Similarly, other psychiatric disorders, such as depression, may contribute to the risk of OHCA but were adjusted for depression in their multivariate analyses.

“Awareness of the increased risks of OHCA in patients with stress-related disorders and anxiety is important when treating these patients,” they conclude.

Bad for the heart, not just for the psyche

Commenting for heart.org | Medscape Cardiology, Glenn Levine, MD, clinical master and professor of medicine, Baylor College of Medicine, Houston, Texas, called it an “important study as it is a large national cohort study and therefore provides important information to complement much smaller studies.” and aim for it.”

Like those other studies, it “finds that negative psychological health, particularly long-term stress (as well as anxiety), is associated with a significantly increased risk of out-of-hospital cardiac arrest,” continued Levine, who is the chief of the cardiology section at Michael E. DeBakey VA Medical Center and was not involved in the study.
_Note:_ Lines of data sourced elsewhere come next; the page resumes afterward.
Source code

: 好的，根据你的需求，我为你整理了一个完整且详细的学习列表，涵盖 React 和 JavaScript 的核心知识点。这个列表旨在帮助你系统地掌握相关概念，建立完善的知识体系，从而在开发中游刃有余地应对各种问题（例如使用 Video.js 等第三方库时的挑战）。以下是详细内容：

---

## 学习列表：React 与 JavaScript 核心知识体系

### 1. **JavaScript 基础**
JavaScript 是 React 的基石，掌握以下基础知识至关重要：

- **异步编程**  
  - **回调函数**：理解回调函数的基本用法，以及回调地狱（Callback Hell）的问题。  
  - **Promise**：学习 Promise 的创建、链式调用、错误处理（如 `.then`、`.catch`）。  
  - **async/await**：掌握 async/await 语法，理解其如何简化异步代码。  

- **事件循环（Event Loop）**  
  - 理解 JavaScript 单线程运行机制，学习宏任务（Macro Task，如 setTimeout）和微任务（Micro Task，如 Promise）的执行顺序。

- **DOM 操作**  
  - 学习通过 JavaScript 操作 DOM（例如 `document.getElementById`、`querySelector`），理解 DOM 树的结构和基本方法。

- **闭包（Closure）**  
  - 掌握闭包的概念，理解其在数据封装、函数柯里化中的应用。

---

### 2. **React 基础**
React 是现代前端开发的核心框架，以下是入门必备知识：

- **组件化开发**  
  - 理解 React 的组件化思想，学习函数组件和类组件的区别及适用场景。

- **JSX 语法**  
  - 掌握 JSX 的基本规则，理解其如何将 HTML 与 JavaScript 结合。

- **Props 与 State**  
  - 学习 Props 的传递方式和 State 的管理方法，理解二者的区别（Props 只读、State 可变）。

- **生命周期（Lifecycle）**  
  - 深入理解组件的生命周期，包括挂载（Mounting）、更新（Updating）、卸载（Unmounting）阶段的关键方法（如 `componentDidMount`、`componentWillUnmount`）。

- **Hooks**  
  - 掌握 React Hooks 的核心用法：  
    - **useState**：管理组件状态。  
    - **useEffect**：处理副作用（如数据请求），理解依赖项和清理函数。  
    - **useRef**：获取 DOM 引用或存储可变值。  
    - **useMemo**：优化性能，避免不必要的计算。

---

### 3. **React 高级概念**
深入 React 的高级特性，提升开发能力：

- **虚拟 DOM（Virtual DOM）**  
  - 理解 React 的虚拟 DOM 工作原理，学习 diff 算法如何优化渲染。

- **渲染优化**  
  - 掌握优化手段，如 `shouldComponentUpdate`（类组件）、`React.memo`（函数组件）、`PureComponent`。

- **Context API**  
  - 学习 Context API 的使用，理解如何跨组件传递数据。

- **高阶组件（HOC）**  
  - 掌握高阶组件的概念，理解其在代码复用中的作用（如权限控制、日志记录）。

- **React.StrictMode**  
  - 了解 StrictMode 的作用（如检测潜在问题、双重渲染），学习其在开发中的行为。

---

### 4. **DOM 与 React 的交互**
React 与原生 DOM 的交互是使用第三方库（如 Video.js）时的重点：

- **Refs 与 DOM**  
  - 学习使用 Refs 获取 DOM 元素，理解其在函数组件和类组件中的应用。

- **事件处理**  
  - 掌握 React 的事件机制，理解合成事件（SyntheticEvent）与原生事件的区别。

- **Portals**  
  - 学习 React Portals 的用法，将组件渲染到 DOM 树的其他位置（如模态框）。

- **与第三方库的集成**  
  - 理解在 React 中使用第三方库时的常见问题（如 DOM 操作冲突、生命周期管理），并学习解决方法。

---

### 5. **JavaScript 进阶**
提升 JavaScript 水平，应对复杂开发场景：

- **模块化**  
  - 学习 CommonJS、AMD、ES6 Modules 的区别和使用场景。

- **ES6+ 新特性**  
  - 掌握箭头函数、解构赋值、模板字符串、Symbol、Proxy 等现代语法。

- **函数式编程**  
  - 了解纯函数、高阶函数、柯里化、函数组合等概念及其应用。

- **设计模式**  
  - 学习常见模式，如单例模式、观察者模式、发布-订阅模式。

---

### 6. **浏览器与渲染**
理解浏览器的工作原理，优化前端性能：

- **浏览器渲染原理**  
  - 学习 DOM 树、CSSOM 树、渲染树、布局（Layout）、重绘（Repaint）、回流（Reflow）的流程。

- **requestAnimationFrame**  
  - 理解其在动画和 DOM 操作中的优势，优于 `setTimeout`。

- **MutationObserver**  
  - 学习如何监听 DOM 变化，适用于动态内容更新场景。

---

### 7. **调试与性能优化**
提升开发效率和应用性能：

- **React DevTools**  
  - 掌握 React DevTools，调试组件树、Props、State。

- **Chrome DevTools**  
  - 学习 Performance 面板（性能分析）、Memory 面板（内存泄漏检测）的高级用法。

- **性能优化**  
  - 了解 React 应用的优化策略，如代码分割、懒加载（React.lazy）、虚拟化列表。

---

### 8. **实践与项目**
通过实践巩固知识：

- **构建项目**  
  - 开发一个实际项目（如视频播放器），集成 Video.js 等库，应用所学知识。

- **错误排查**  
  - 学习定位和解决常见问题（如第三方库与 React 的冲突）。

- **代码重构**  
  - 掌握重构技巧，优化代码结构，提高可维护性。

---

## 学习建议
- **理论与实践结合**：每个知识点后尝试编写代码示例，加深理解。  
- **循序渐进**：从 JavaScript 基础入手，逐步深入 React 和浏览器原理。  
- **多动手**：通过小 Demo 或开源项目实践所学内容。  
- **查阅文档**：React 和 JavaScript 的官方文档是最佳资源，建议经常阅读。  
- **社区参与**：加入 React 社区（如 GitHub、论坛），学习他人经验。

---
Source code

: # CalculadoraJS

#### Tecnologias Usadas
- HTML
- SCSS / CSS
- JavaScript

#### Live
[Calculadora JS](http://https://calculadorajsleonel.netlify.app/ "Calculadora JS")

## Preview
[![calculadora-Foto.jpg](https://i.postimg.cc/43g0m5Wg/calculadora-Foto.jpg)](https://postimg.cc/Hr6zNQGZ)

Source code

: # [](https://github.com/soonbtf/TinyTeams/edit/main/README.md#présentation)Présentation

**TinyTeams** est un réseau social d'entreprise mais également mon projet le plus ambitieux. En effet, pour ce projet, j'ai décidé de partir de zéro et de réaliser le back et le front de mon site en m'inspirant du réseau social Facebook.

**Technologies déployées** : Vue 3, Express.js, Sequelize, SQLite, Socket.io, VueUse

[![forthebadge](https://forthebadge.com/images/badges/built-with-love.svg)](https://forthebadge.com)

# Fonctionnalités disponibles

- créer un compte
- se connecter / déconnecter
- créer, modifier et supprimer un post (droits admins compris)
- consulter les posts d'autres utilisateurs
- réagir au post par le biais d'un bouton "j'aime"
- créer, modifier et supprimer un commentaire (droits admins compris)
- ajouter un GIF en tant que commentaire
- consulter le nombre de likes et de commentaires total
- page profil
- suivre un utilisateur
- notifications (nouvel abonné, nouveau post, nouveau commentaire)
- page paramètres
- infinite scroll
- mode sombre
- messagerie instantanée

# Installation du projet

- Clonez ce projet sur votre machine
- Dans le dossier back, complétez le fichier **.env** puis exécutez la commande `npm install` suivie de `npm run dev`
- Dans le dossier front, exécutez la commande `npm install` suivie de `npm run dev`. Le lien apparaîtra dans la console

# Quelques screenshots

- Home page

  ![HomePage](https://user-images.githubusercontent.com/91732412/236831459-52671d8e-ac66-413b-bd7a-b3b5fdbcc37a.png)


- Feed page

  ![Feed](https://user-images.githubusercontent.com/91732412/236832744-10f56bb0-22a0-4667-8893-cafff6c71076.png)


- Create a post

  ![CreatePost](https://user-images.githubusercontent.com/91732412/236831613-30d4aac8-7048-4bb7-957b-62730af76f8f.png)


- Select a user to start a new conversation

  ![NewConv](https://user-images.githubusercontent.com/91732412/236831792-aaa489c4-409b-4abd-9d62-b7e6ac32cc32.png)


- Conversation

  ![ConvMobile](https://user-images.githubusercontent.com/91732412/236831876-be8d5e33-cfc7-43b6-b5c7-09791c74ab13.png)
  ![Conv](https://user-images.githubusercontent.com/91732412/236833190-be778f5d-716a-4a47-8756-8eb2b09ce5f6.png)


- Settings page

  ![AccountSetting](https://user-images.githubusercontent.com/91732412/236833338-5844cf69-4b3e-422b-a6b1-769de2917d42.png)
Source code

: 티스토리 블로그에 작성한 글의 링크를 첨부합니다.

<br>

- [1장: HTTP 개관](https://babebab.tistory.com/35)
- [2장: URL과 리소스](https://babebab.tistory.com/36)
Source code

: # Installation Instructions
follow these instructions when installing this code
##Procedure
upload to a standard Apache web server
Levine thinks the study “does a good job, in the best possible way for a study of its kind, trying to control for other factors and focusing specifically on stress (and anxiety), trying to assess their independent contributions to the risk of developing diseases cardiac arrest.”

The take-home message for physicians and patients “is that negative psychological stressors, such as stress and anxiety, are not only detrimental to psychological health, but likely increase the risk of adverse cardiac events, such as cardiac arrest,” he said.

No specific funding for the study has been disclosed. Eroglu did not disclose any relevant financial relationships. Other authors’ revelations are listed in the original article. Levine discloses no material financial dealings.